First split the workstreams in `sample-repo/docs/harness/feature-list.md`.
Then use `sample-repo/tasks/FEATURE-002-plan.md` to fix planner,
coder, reviewer, and verifier responsibilities.
At interruption, update the restart packet defined in
`sample-repo/docs/harness/restart-protocol.md`.
Keep single-agent execution for tracks that still close safely,
and use multi-agent only for disjoint tracks.

This version stores long-running-task state and the conditions for multi-agent use in artifacts before coordination begins.

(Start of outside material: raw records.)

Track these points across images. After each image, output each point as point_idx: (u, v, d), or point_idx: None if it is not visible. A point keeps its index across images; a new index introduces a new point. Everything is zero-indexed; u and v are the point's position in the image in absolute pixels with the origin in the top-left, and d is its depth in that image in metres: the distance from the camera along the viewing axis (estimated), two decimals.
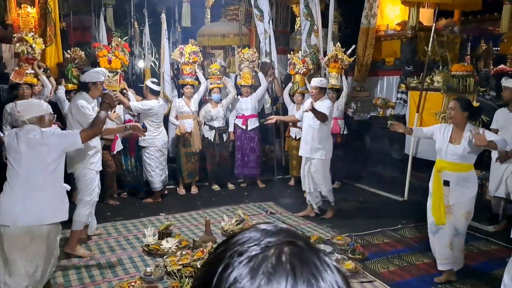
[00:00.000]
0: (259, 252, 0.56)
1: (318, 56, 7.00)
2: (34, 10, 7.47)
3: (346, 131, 6.68)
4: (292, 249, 0.57)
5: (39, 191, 2.93)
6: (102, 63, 5.61)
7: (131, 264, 4.00)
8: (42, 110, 3.03)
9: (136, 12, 7.98)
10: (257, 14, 7.08)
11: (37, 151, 2.92)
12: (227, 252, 0.58)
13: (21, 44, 5.45)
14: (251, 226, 0.63)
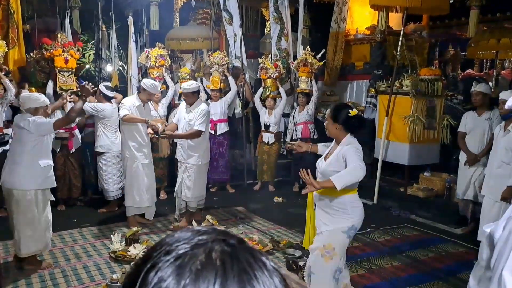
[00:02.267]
0: (187, 250, 0.52)
1: (288, 60, 6.97)
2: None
3: (316, 135, 6.64)
4: (223, 246, 0.53)
5: (16, 164, 3.64)
6: (57, 62, 5.44)
7: (97, 271, 3.90)
8: (38, 103, 3.67)
9: (103, 15, 7.76)
10: (226, 17, 7.00)
11: (20, 133, 3.65)
12: (154, 252, 0.54)
13: None
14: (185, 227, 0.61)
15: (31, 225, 3.65)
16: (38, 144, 3.65)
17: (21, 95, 3.94)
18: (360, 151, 2.93)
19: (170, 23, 8.12)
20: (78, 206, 5.76)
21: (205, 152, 4.98)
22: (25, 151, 3.64)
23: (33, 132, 3.58)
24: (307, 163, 6.58)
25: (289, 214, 5.61)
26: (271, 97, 6.56)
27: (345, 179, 2.82)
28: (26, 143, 3.64)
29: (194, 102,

Comparison points: - The bad version depends on chat history as session memory. - The bad version reaches for multi-agent as a reflex. - The corrected version fixes feature lists, restart packets, and role ownership first.

Worked Example

Break FEATURE-002 into three stages.

  1. planner - fix scope and non-goals in FEATURE-002-plan.md - create tracks and verify checkpoints in sample-repo/docs/harness/feature-list.md
  2. coder - implement assignee-filter semantics and audit-log behavior as separate workstreams - run local verify inside each track
  3. reviewer / verifier - check docs drift, scope drift, verify results, and final report together

If a coder stops mid-task, the next operator uses restart-protocol.md to inspect the latest Progress Note and verify result, then decides whether work should resume in coder mode or return to planner mode first. In other words, the restart protocol is both a continuation mechanism and a role-reset mechanism.

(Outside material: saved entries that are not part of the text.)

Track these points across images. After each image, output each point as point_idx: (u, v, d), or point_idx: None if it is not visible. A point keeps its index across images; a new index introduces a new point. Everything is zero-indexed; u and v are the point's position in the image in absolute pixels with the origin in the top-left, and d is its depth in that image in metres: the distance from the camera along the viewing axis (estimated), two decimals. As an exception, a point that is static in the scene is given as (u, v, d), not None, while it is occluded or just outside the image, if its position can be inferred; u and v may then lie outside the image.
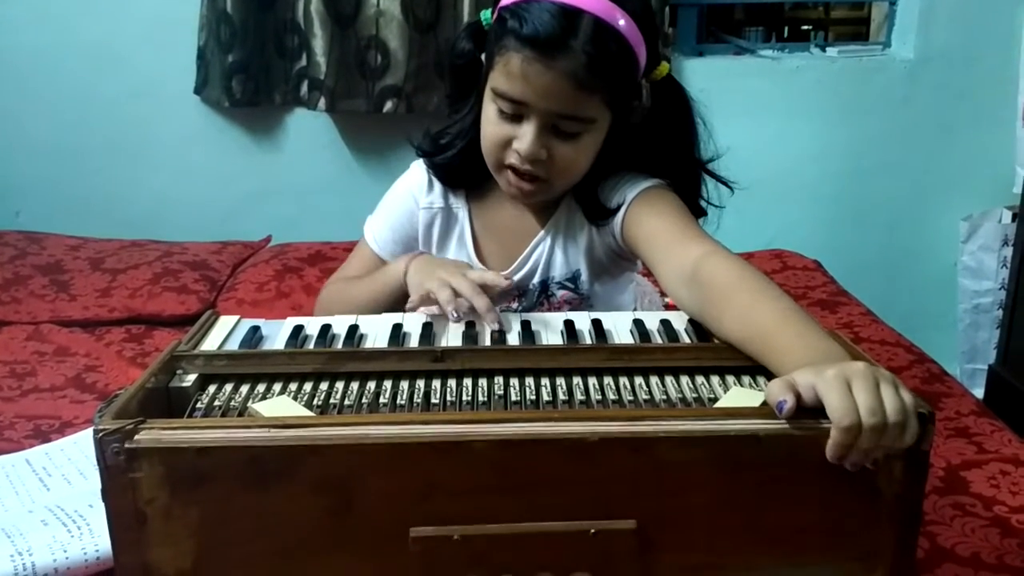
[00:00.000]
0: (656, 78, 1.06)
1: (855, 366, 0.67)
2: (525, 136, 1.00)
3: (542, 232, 1.14)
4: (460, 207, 1.17)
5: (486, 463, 0.66)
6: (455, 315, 0.92)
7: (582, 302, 1.15)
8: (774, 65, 2.34)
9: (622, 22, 0.96)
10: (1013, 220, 2.25)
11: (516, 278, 1.14)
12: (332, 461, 0.66)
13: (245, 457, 0.66)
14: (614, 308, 1.17)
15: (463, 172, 1.13)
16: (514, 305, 1.15)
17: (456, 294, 0.93)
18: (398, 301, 1.06)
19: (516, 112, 1.00)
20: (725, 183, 1.13)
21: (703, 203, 1.14)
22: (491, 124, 1.03)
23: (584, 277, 1.14)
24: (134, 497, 0.66)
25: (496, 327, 0.91)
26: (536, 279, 1.14)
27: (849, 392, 0.65)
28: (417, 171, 1.18)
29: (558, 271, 1.14)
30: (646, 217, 1.04)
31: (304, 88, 2.18)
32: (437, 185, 1.17)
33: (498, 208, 1.16)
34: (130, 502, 0.66)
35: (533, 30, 0.95)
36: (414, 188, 1.18)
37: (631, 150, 1.09)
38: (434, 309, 0.96)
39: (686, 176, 1.11)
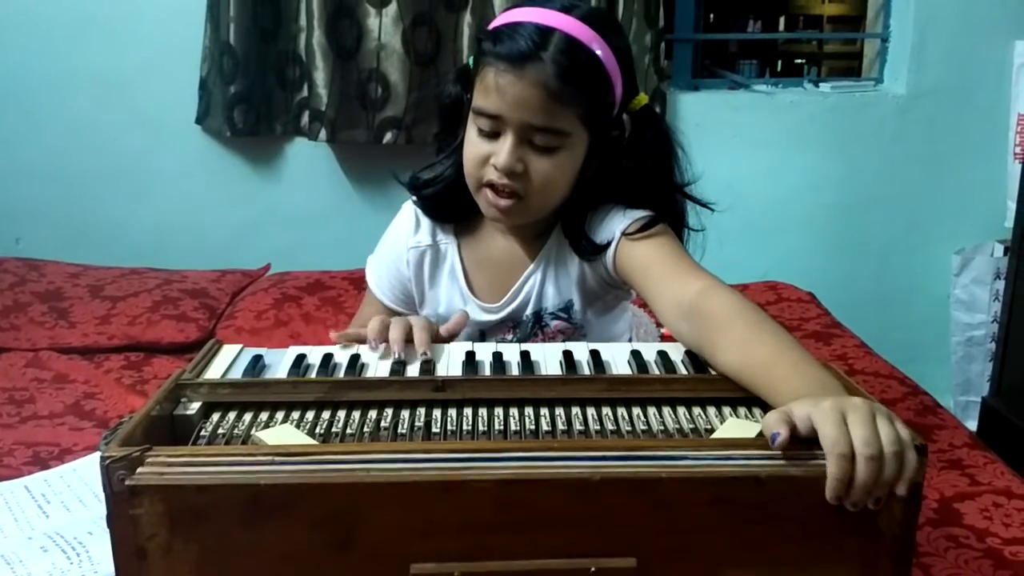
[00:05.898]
0: (635, 108, 1.09)
1: (852, 400, 0.68)
2: (502, 149, 1.02)
3: (532, 264, 1.15)
4: (448, 243, 1.18)
5: (487, 501, 0.66)
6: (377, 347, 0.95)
7: (576, 331, 1.16)
8: (768, 99, 2.37)
9: (595, 44, 1.01)
10: (1005, 254, 2.27)
11: (508, 310, 1.16)
12: (332, 498, 0.66)
13: (245, 494, 0.65)
14: (608, 337, 1.18)
15: (450, 205, 1.15)
16: (508, 336, 1.17)
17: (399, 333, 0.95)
18: None
19: (494, 129, 1.03)
20: (705, 205, 1.14)
21: (688, 230, 1.14)
22: (471, 144, 1.06)
23: (577, 307, 1.15)
24: (135, 533, 0.66)
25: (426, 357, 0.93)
26: (529, 310, 1.16)
27: (844, 423, 0.66)
28: (405, 213, 1.21)
29: (550, 302, 1.15)
30: (640, 251, 1.06)
31: (305, 119, 2.21)
32: (424, 224, 1.18)
33: (488, 241, 1.17)
34: (131, 538, 0.66)
35: (506, 47, 1.00)
36: (403, 233, 1.20)
37: (614, 179, 1.10)
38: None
39: (667, 203, 1.12)
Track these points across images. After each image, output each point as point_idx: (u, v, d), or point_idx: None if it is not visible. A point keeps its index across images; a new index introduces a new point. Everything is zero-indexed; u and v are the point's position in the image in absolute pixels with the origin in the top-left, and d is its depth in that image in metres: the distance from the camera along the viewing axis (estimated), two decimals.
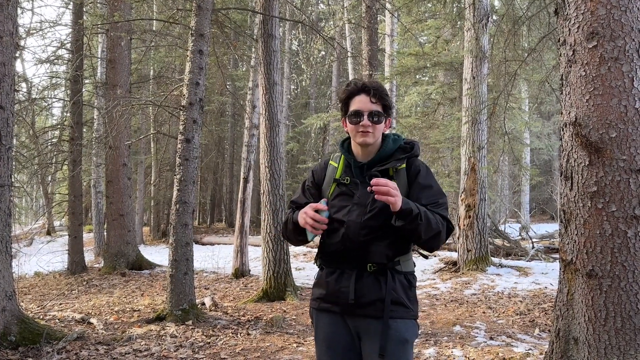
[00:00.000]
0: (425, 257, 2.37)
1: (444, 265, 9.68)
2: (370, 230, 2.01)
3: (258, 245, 10.96)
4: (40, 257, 11.68)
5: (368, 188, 1.90)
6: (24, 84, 12.82)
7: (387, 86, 11.89)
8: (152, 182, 19.26)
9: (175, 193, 6.12)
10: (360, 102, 2.08)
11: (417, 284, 2.26)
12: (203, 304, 6.80)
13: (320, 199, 2.16)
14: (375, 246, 2.01)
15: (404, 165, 2.09)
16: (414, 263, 2.16)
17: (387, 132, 2.19)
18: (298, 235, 2.12)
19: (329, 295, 2.09)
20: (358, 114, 2.07)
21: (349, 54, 15.33)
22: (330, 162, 2.22)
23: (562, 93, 3.26)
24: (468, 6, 9.30)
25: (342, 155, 2.19)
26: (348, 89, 2.14)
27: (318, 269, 2.19)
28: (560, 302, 3.25)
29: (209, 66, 8.39)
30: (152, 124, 16.72)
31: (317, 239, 2.20)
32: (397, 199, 1.85)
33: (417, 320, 2.11)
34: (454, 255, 9.89)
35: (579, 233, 3.08)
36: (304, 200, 2.20)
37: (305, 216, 2.00)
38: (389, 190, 1.84)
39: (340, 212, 2.08)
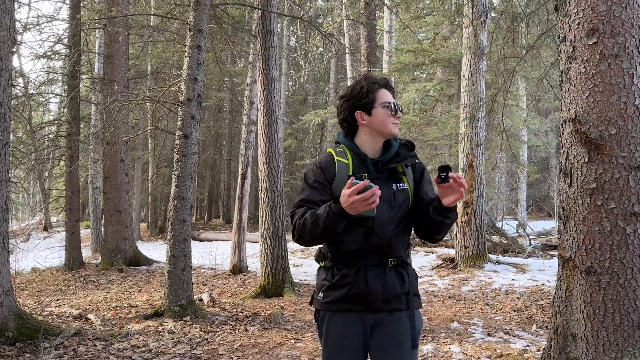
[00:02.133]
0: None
1: (442, 262, 9.69)
2: (396, 224, 2.06)
3: (256, 242, 10.95)
4: (38, 253, 11.65)
5: (440, 182, 1.94)
6: (20, 79, 12.73)
7: None
8: (149, 178, 19.22)
9: (173, 189, 6.10)
10: (389, 96, 2.11)
11: None
12: (201, 300, 6.80)
13: (332, 196, 2.04)
14: (397, 240, 2.07)
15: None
16: None
17: None
18: (330, 233, 1.94)
19: (354, 296, 2.02)
20: (393, 106, 2.10)
21: (347, 50, 15.32)
22: (337, 158, 2.11)
23: (561, 90, 3.25)
24: (467, 3, 9.29)
25: (348, 151, 2.11)
26: (376, 80, 2.11)
27: (326, 270, 2.10)
28: (559, 298, 3.26)
29: (207, 62, 8.36)
30: (149, 120, 16.68)
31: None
32: (460, 197, 1.97)
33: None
34: (451, 252, 9.91)
35: (578, 230, 3.08)
36: (319, 197, 2.05)
37: (354, 201, 1.79)
38: (464, 185, 1.94)
39: None
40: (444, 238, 11.43)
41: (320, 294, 2.10)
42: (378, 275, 2.03)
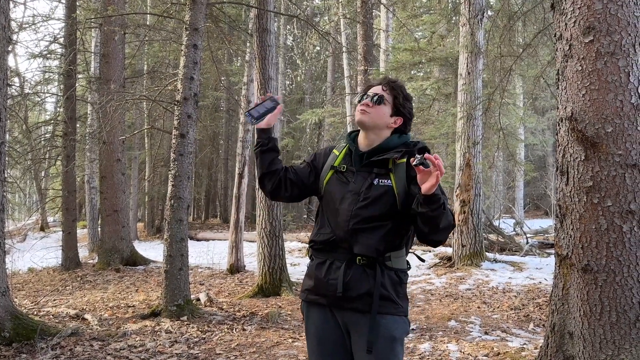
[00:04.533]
0: (422, 260, 2.38)
1: (439, 261, 9.70)
2: (361, 219, 2.00)
3: (253, 241, 10.93)
4: (34, 253, 11.61)
5: (413, 160, 1.80)
6: (16, 79, 12.71)
7: None
8: (146, 177, 19.17)
9: (169, 189, 6.09)
10: (372, 89, 2.14)
11: (412, 279, 2.28)
12: (198, 299, 6.78)
13: (315, 178, 2.20)
14: (364, 238, 1.99)
15: (404, 160, 2.05)
16: (408, 262, 2.12)
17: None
18: (260, 162, 2.19)
19: (317, 287, 2.07)
20: (364, 95, 2.13)
21: (344, 49, 15.30)
22: (334, 150, 2.23)
23: (558, 88, 3.25)
24: (463, 1, 9.28)
25: (347, 145, 2.18)
26: (371, 81, 2.23)
27: (310, 261, 2.17)
28: (556, 296, 3.26)
29: (203, 61, 8.35)
30: (146, 119, 16.62)
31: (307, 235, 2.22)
32: (438, 181, 1.80)
33: (408, 318, 2.07)
34: (448, 251, 9.91)
35: (575, 228, 3.08)
36: (299, 168, 2.25)
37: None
38: (442, 168, 1.79)
39: (335, 198, 2.08)
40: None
41: (302, 283, 2.20)
42: (341, 270, 2.00)
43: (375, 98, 2.08)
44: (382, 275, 1.99)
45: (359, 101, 2.12)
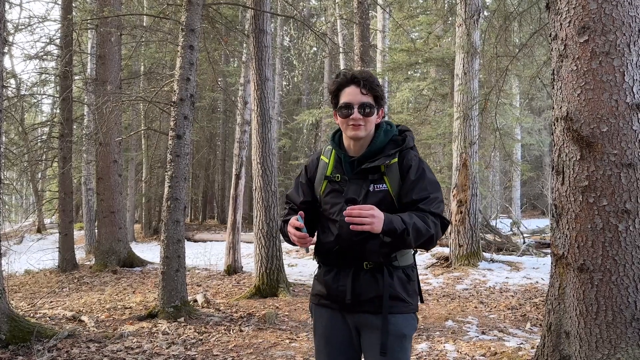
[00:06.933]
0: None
1: (436, 261, 9.71)
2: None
3: (250, 242, 10.94)
4: (31, 255, 11.58)
5: (346, 219, 1.84)
6: (12, 80, 12.66)
7: None
8: (143, 179, 19.16)
9: (166, 190, 6.08)
10: (350, 94, 2.01)
11: None
12: (195, 300, 6.77)
13: (313, 196, 2.15)
14: (370, 245, 1.96)
15: (395, 160, 2.03)
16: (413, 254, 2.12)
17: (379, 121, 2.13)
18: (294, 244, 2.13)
19: (327, 293, 2.08)
20: (348, 107, 2.01)
21: (340, 49, 15.30)
22: (322, 157, 2.17)
23: (553, 88, 3.26)
24: (459, 2, 9.30)
25: (333, 150, 2.13)
26: (337, 81, 2.07)
27: (318, 266, 2.18)
28: (552, 296, 3.27)
29: (200, 62, 8.34)
30: (142, 120, 16.61)
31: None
32: (373, 225, 1.80)
33: (416, 313, 2.09)
34: (445, 251, 9.93)
35: (571, 227, 3.09)
36: (298, 199, 2.17)
37: (291, 235, 1.99)
38: (362, 220, 1.79)
39: (332, 210, 2.04)
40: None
41: (312, 286, 2.20)
42: (349, 277, 2.01)
43: (366, 111, 2.00)
44: (390, 276, 1.99)
45: (345, 114, 2.01)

The key lesson from this example is that multi-agent work is not mainly about simultaneous execution. It is about responsibility separation supported by restartable artifacts.

Reader-facing Table

Long-running / Multi-agent Decision Card

Decision point Continue as single-agent when Split into multi-agent when Main artifact
feature list one track can close directly multiple disjoint tracks exist sample-repo/docs/harness/feature-list.md
restart packet one person can restore state safely handoff is expected across sessions or roles sample-repo/docs/harness/restart-protocol.md
role split planner and coder can stay one role safely planner / coder / reviewer / verifier reduce collisions sample-repo/docs/harness/multi-agent-playbook.md
plan one work package is enough checkpoints are needed per workstream sample-repo/tasks/FEATURE-002-plan.md

This card keeps the decision grounded in integration cost instead of surface complexity. Without a strong feature list and restart packet, multi-agent work is just parallelized state loss.

Exercises

  1. Split case C into planner, coder, and reviewer responsibilities.
  2. Restart a failed long-running task through a restart protocol.

Referenced Artifacts

  • sample-repo/docs/harness/feature-list.md
  • sample-repo/docs/harness/restart-protocol.md
  • sample-repo/docs/harness/multi-agent-playbook.md
  • sample-repo/tasks/FEATURE-002-plan.md

Source Notes / Further Reading

  • To revisit this chapter, start with sample-repo/docs/harness/feature-list.md, sample-repo/docs/harness/restart-protocol.md, sample-repo/docs/harness/multi-agent-playbook.md, and sample-repo/tasks/FEATURE-002-plan.md. Read multi-agent work only after the role split and restart packet are concrete.
  • For the backmatter path, see manuscript-en/backmatter/00-source-notes.md under ### CH11 Long-running Tasks and Multi-agent Work and manuscript-en/backmatter/01-reading-guide.md under ## Verification, Reliability, and Operations.

Chapter Summary

  • Long-running tasks need a feature list, a Progress Note, and a restart packet to keep state stable across sessions.
  • Multi-agent work is not the default. It becomes useful only when ownership and write scope can be split cleanly.
  • Once long-running task control is in place, the remaining problem is team-wide operation. The next chapter moves into roles, review budget, metrics, and repo hygiene.

Parity Notes

  • Japanese source: manuscript/part-03-harness/ch11-long-running-and-multi-agent.md
  • This English draft preserves the same long-running task model, restart rules, and role-ownership guidance as the Japanese chapter.